- What is needed -
Report each line of the data below in which "Dome" appears.

(Page-level text extractions)

+ + + +

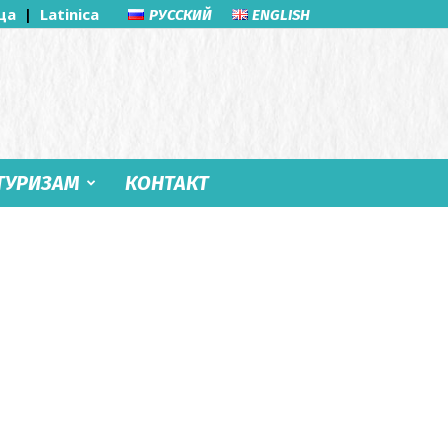
ца
|
Latinica
РУССКИЙ
ENGLISH
ТУРИЗАМ
КОНТАКТ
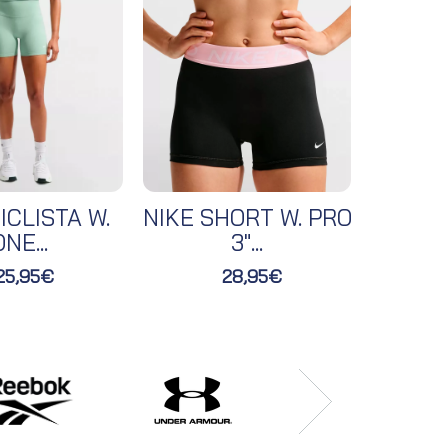
ICLISTA W.
NIKE SHORT W. PRO
NIKE 
NE...
3"...
25,95€
28,95€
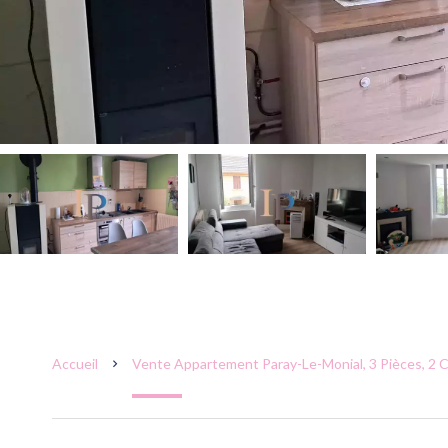
Accueil
Vente Appartement Paray-Le-Monial, 3 Pièces, 2 C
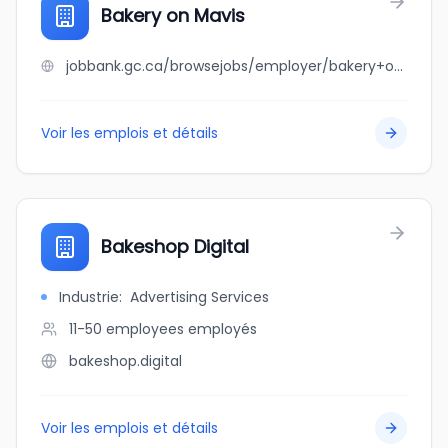
Bakery on Mavis
jobbank.gc.ca/browsejobs/employer/bakery+on+mavis/ca
Voir les emplois et détails
Bakeshop Digital
Industrie
:
Advertising Services
11-50 employees
employés
bakeshop.digital
Voir les emplois et détails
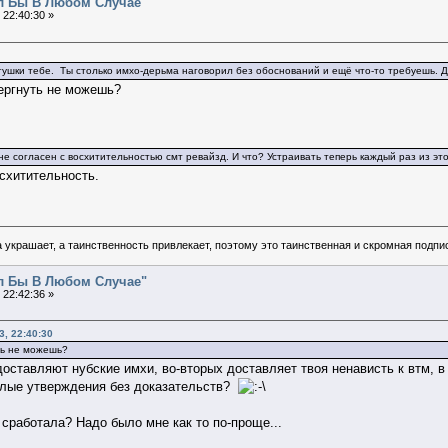
ал Бы В Любом Случае"
 22:40:30 »
гушки тебе. Ты столько имхо-дерьма наговорил без обоснований и ещё что-то требуешь. Д
ергнуть не можешь?
 не согласен с восхитительностью смт ревайзд. И что? Устраивать теперь каждый раз из эт
осхитительность.
 украшает, а таинственность привлекает, поэтому это таинственная и скромная подпи
ал Бы В Любом Случае"
 22:42:36 »
, 22:40:30
ть не можешь?
доставляют нубские имхи, во-вторых доставляет твоя ненависть к втм, в
голые утверждения без доказательств?
 сработала? Надо было мне как то по-проще...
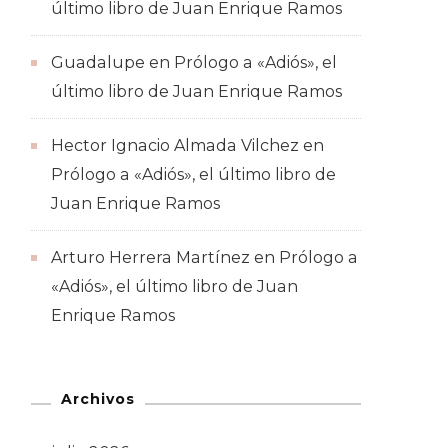
último libro de Juan Enrique Ramos
Guadalupe
en
Prólogo a «Adiós», el
último libro de Juan Enrique Ramos
Hector Ignacio Almada Vilchez
en
Prólogo a «Adiós», el último libro de
Juan Enrique Ramos
Arturo Herrera Martínez
en
Prólogo a
«Adiós», el último libro de Juan
Enrique Ramos
Archivos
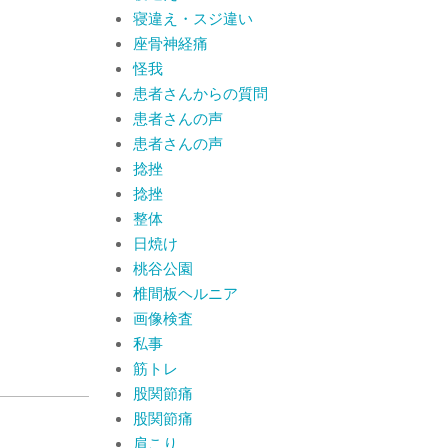
寝違え・スジ違い
座骨神経痛
怪我
患者さんからの質問
患者さんの声
患者さんの声
捻挫
捻挫
整体
日焼け
桃谷公園
椎間板ヘルニア
画像検査
私事
筋トレ
股関節痛
股関節痛
肩こり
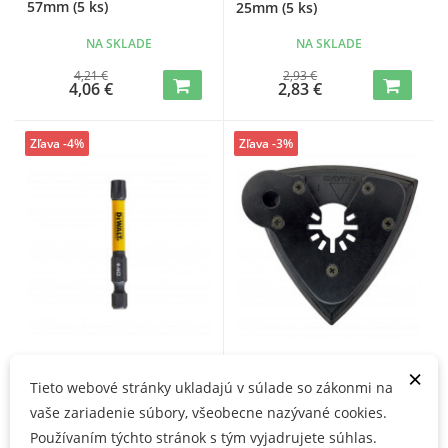
57mm (5 ks)
25mm (5 ks)
NA SKLADE
NA SKLADE
4,21 €
2,93 €
4,06 €
2,83 €
Zľava -4%
Zľava -3%
DeWALT bit FlexTorq T40
DeWALT Brusná podložka
×
57mm (5 ks)
93mm x 93mm
Tieto webové stránky ukladajú v súlade so zákonmi na
vaše zariadenie súbory, všeobecne nazývané cookies.
NA SKLADE
NA SKLADE
Používaním týchto stránok s tým vyjadrujete súhlas.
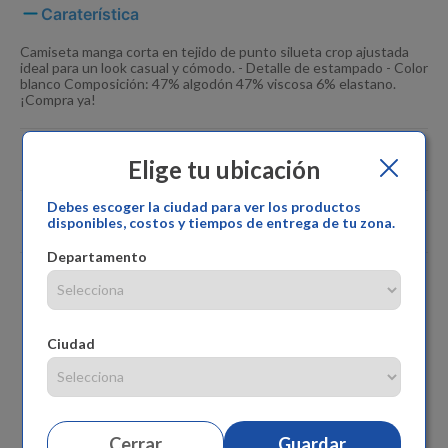
Caraterística
Camiseta manga corta en tejido de punto silueta crop ajustada
ideal para un look casual y cómodo. - Detalle de estampado - Color
blanco Composición: 47% algodón 47% viscosa 6% elastano.
¡Compra ya!
Especificaciones
Elige tu ubicación
Debes escoger la ciudad para ver los productos
Comentarios
disponibles, costos y tiempos de entrega de tu zona.
Departamento
Ciudad
Cerrar
Guardar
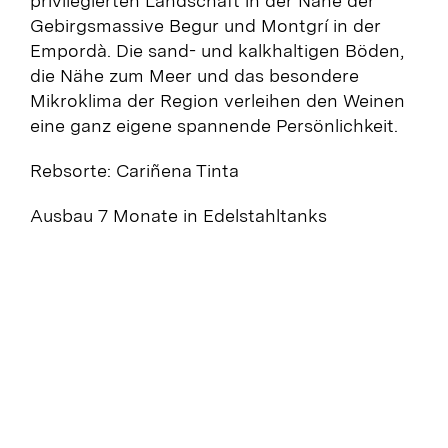
privilegierten Landschaft in der Nähe der
Gebirgsmassive Begur und Montgrí in der
Empordà. Die sand- und kalkhaltigen Böden,
die Nähe zum Meer und das besondere
Mikroklima der Region verleihen den Weinen
eine ganz eigene spannende Persönlichkeit.
Rebsorte: Cariñena Tinta
Ausbau 7 Monate in Edelstahltanks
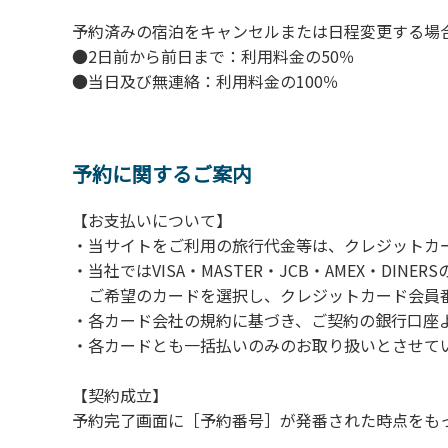
予約済みの宿泊をキャンセルまたは日程変更する場
●2日前から前日まで：利用料金の50％
●当日及び無連絡：利用料金の100％
予約に関するご案内
【お支払いについて】
・当サイトをご利用の旅行代金等は、クレジットカ
・当社ではVISA・MASTER・JCB・AMEX・DI
ご希望のカードを選択し、クレジットカード会員番
・各カード会社の規約に基づき、ご契約の銀行口座
・各カードとも一括払いのみのお取り扱いとさせて
【契約成立】
予約完了画面に［予約番号］が発番された時点をも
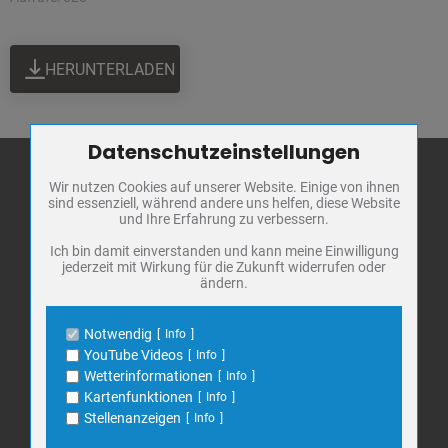
HERUNTERLADEN
Datenschutzeinstellungen
Zum Betrieb der Seite notwendige Cookies / Drittanbieter:
Wir nutzen Cookies auf unserer Website. Einige von ihnen
Name
PHP Session Cookie
sind essenziell, während andere uns helfen, diese Website
Anbieter
Eigentümer dieser Website
und Ihre Erfahrung zu verbessern.
Stadt Bad
Zweck
Absicherung Kontaktformular / SPAM
Frankenhausen
Schutz
Ich bin damit einverstanden und kann meine Einwilligung
jederzeit mit Wirkung für die Zukunft widerrufen oder
Cookie Name
PHPSESSID, fe_typo_user
Markt 1
ändern.
Cookie Laufzeit
undefined
06567 Bad Frankenhausen
Telefon: 034671 7 20 0
Notwendig
Info
Name
Cookiespeicherung Entscheidungscookie
E-Mail:
info@bad-frankenhausen.de
YouTube Videos
Info
Anbieter
Eigentümer dieser Website
Wetterinformationen
Info
Zweck
Speichert die Einstellungen der Besucher
Kartenfunktionen
Info
bezüglich der Speicherung von Cookies.
Search
Stellenanzeigen
Info
Suche
Cookie Name
dywc
for:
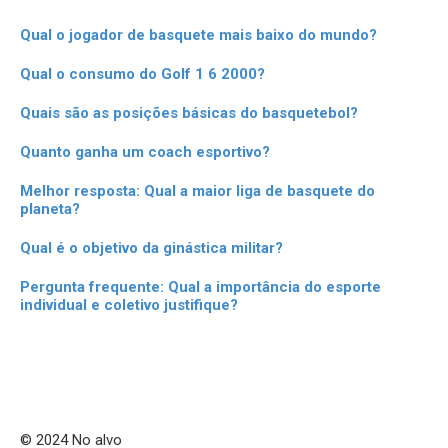
Qual o jogador de basquete mais baixo do mundo?
Qual o consumo do Golf 1 6 2000?
Quais são as posições básicas do basquetebol?
Quanto ganha um coach esportivo?
Melhor resposta: Qual a maior liga de basquete do
planeta?
Qual é o objetivo da ginástica militar?
Pergunta frequente: Qual a importância do esporte
individual e coletivo justifique?
© 2024 No alvo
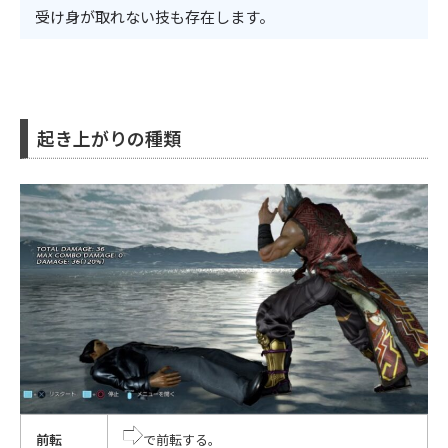
受け身が取れない技も存在します。
起き上がりの種類
前転
で前転する。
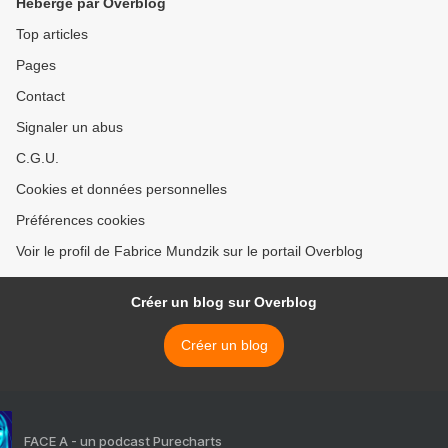
Hébergé par Overblog
Top articles
Pages
Contact
Signaler un abus
C.G.U.
Cookies et données personnelles
Préférences cookies
Voir le profil de Fabrice Mundzik sur le portail Overblog
Créer un blog sur Overblog
Créer un blog
FACE A - un podcast Purecharts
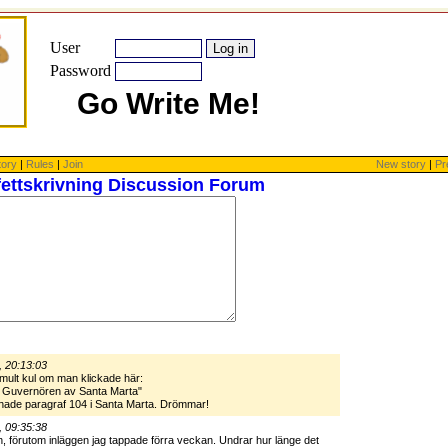
User
Password
Go Write Me!
tory
|
Rules
|
Join
New story
|
Pr
fettskrivning Discussion Forum
, 20:13:03
mult kul om man klickade här:
 Guvernören av Santa Marta"
pnade paragraf 104 i Santa Marta. Drömmar!
, 09:35:38
en, förutom inläggen jag tappade förra veckan. Undrar hur länge det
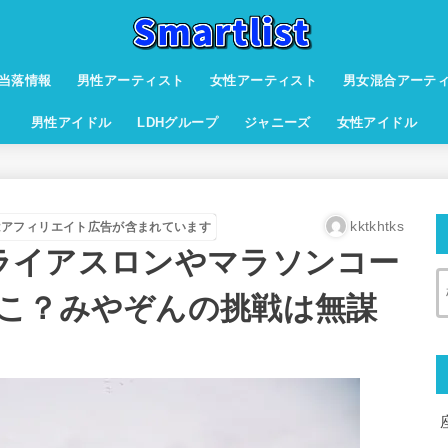
当落情報
男性アーティスト
女性アーティスト
男女混合アーテ
男性アイドル
LDHグループ
ジャニーズ
女性アイドル
kktkhtks
はアフィリエイト広告が含まれています
 トライアスロンやマラソンコー
こ？みやぞんの挑戦は無謀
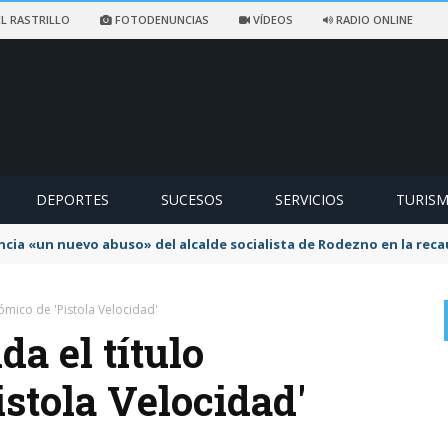
L RASTRILLO
FOTODENUNCIAS
VÍDEOS
RADIO ONLINE
DEPORTES
SUCESOS
SERVICIOS
TURIS
r directamente al eclipse solar sin protección homologada puede pr
nómico de 'Pistola Velocidad'
da el título
stola Velocidad'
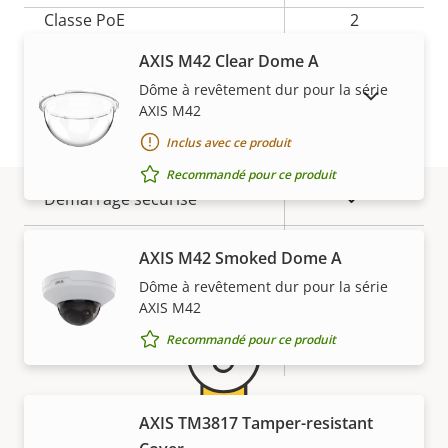
Description
Classe PoE
Valeur de
2
de la
la
AXIS M42 Clear Dome A
propriété
propriété
Sécurité
Dôme à revêtement dur pour la série
AFFICHER LES PRODUITS ABANDONNÉS
AXIS M42
Inclus avec ce produit
Description
Valeur de
Oui
SE signé
de la
la
Recommandé pour ce produit
propriété
propriété
Oui
Démarrage sécurisé
Garantie
Secure
AXIS M42 Smoked Dome A
Secure keystore
Element (CC
Dôme à revêtement dur pour la série
EAL6+)
AXIS M42
Recommandé pour ce produit
Oui
Axis Edge Vault
Général
AXIS TM3817 Tamper-resistant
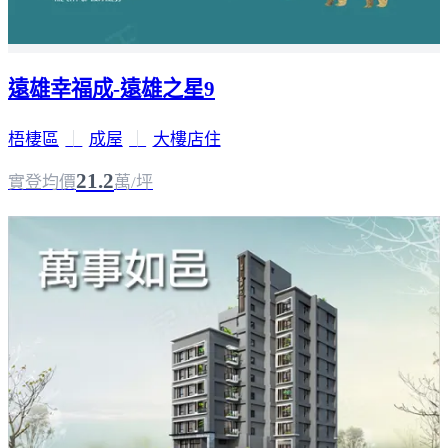
遠雄幸福成-遠雄之星9
梧棲區
｜
成屋
｜
大樓店住
21.2
實登均價
萬/坪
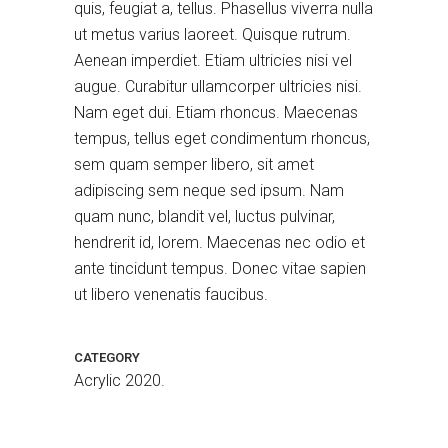
quis, feugiat a, tellus. Phasellus viverra nulla
ut metus varius laoreet. Quisque rutrum.
Aenean imperdiet. Etiam ultricies nisi vel
augue. Curabitur ullamcorper ultricies nisi.
Nam eget dui. Etiam rhoncus. Maecenas
tempus, tellus eget condimentum rhoncus,
sem quam semper libero, sit amet
adipiscing sem neque sed ipsum. Nam
quam nunc, blandit vel, luctus pulvinar,
hendrerit id, lorem. Maecenas nec odio et
Blue Sky
Acrylic 2019.
ante tincidunt tempus. Donec vitae sapien
ut libero venenatis faucibus.
CATEGORY
Acrylic 2020.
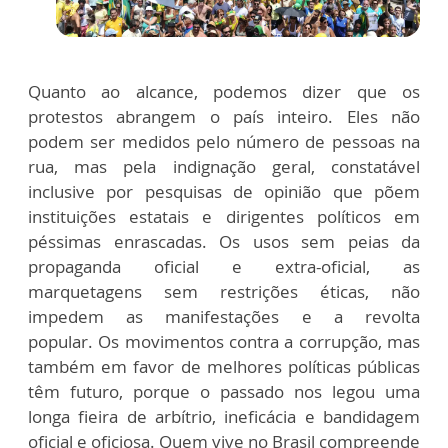
Quanto ao alcance, podemos dizer que os
protestos abrangem o país inteiro. Eles não
podem ser medidos pelo número de pessoas na
rua, mas pela indignação geral, constatável
inclusive por pesquisas de opinião que põem
instituições estatais e dirigentes políticos em
péssimas enrascadas. Os usos sem peias da
propaganda oficial e extra-oficial, as
marquetagens sem restrições éticas, não
impedem as manifestações e a revolta
popular. Os movimentos contra a corrupção, mas
também em favor de melhores políticas públicas
têm futuro, porque o passado nos legou uma
longa fieira de arbítrio, ineficácia e bandidagem
oficial e oficiosa. Quem vive no Brasil compreende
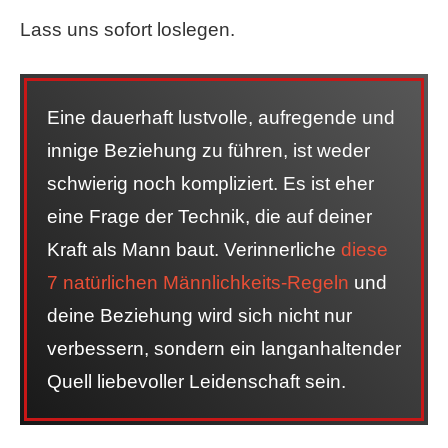
Lass uns sofort loslegen.
Eine dauerhaft lustvolle, aufregende und
innige Beziehung zu führen, ist weder
schwierig noch kompliziert. Es ist eher
eine Frage der Technik, die auf deiner
Kraft als Mann baut. Verinnerliche
diese
7 natürlichen Männlichkeits-Regeln
und
deine Beziehung wird sich nicht nur
verbessern, sondern ein langanhaltender
Quell liebevoller Leidenschaft sein.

+ + + +

- Written solution -
AXIS M42 Clear Dome A
AXIS M42 Smoked Dome A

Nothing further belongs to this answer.